There is Nothing Naïve About Moral Clarity
I am honored to follow the youth leading these climate strikes. And I want to encourage all of us to approach the climate crisis with the moral clarity of children. Some things are simply right and some things are simply wrong.
It is wrong to make this magnificent planet unlivable. It is wrong for fossil fuel corporations, who got us into this mess, to continue to profit while they set the world on fire. It is wrong to drive 1 million species extinct by changing the climate, destroying habitats, and dousing the planet with pesticides. It is wrong to create 100s of millions of climate refugees and then close our borders when they seek shelter on our shores. It is wrong to force the most vulnerable to bear the heaviest climate impacts — from rapidly rising seas, to expansive fires, to more dangerous storms, to enduring droughts, to frequent floods, to unbearable heat.
Don’t forget what we’re up against. In 1977, Exxon knew. And so far the Trump Administration has rolled back 85 environmental protections, including many on emissions and drilling. Just this month they announced plans to ditch energy efficiency rules for light bulbs, revoke California’s authority to set auto emissions standards, open the Arctic to drilling, and reduce protections for wetlands, whose soil can hold five times more carbon per acre that the soil of rain forests. Not to mention the disbanding of scientific advisory committees and telling federal government scientists to omit the phrase “climate change” from their work. And the list goes on.
On the other hand, it is right to charge ahead at full speed toward 100% clean, renewable energy. It is right to protect habitats and species. It is right to hold corporations accountable. It is right to ensure a just transition, leaving no one behind as we transform our economies and societies. It is right to enact strong government policies that will accelerate this transformation. We need a Green New Deal!

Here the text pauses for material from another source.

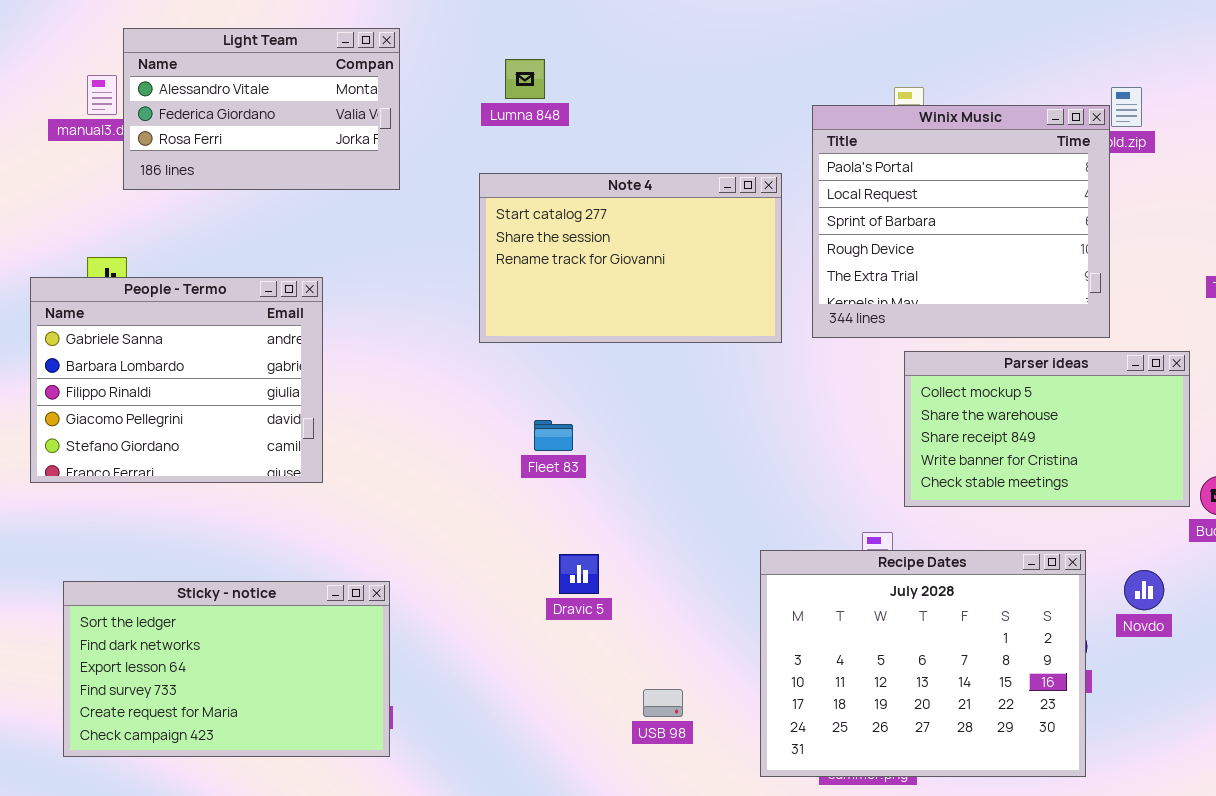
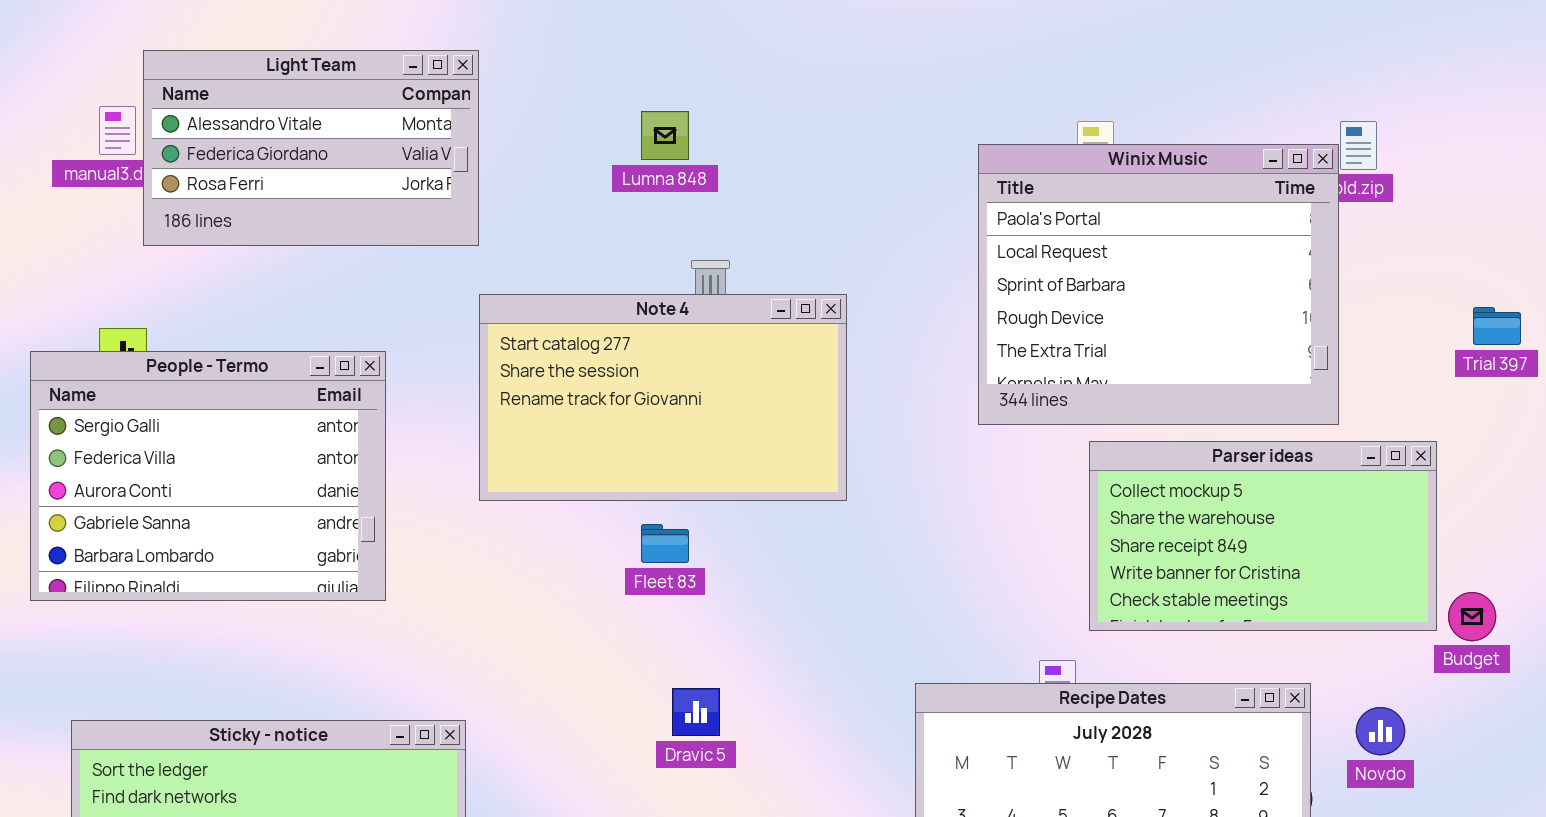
Lumna 848: [505,59,545,99] -> [641,111,689,160], moved
Note 4: [479,173,782,343] -> [479,294,847,501], moved
People - Termo: [30,277,323,483] -> [30,351,386,601], scrolled up 3 rows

But let’s be clear: youthful moral clarity is not the same thing as naïveté. Don’t let anyone tell you it is. It is naive to focus only on what we can do as individuals, instead of what we can do together, in community. It is naive to assume that the needs of poor communities, communities of color, and indigenous peoples will be taken care of, unless we ensure that they are prioritized. It is naive to expect that governments and corporations will do the right thing without our insistence. So we must persist in our insisting. Remember: they work for us. It is naive to think we can “solve” or “stop” climate change. We have already made way too much of a mess. It is also naive to give up, when every tenth of a degree of warming, every centimeter of sea level rise, every species we save, and every increasingly unnatural disaster we avert all matter so very much.
And we already have all the solutions we need — from regenerative farming, to renewable energy, to replanting ecosystems, to electrifying transportation — we don’t need to wait for new technologies, we just need to get to it. Where national governments won’t step up, local, city, and state actions are even more important.
At the same time as we work to erase the political and corporate barriers, we can implement the solutions we each have at our fingertips. If you have even a small bit of land, plant trees and grow food. Plant a Climate Victory Garden. If you can vote, vote in every single election. In the last U.S. presidential election, around 10 million registered environmentalists did not vote, way more than enough to flip the outcome. If you have special skills put them to use. Make art to inform and inspire, use law to fight for climate justice, create websites to help us organize, cook meals to nourish activists, throw parties to build community. If you have money or hours to spare, donate it to groups like Youth Climate Strike, Zero Hour, Extinction Rebellion, and Sunrise Movement. If you eat and feed others, choose foods that are grown regeneratively, restoring carbon to the soil, where it belongs.
And we must continue to show up and raise our voices. We have to transform culture. So, talk about climate change. With your friends, colleagues, neighbors, church, school, sports team, family. We can’t mobilize at the scale we need to, unless we face this existential challenge head on, together, with clarity, grounded in science and empathy, and focused on solutions.
Building community around solutions is the most important thing. We must build a coalition so massive that we shift the status quo and no longer need to march.
In 1967, Dr. Martin Luther King gave a speech against the Vietnam War, and those remarks could not be more apt for this context and this moment:
“We are now faced with the fact that tomorrow is today. We are confronted with the fierce urgency of now. In this unfolding conundrum of life and history there is such a thing as being too late. Procrastination is still the thief of time…. Over the bleached bones and jumbled residue of numerous civilizations are written the pathetic words: “Too late.” There is an invisible book of life that faithfully records our vigilance or our neglect…. Now let us begin. Now let us rededicate ourselves to the long and bitter — but beautiful — struggle for a new world.”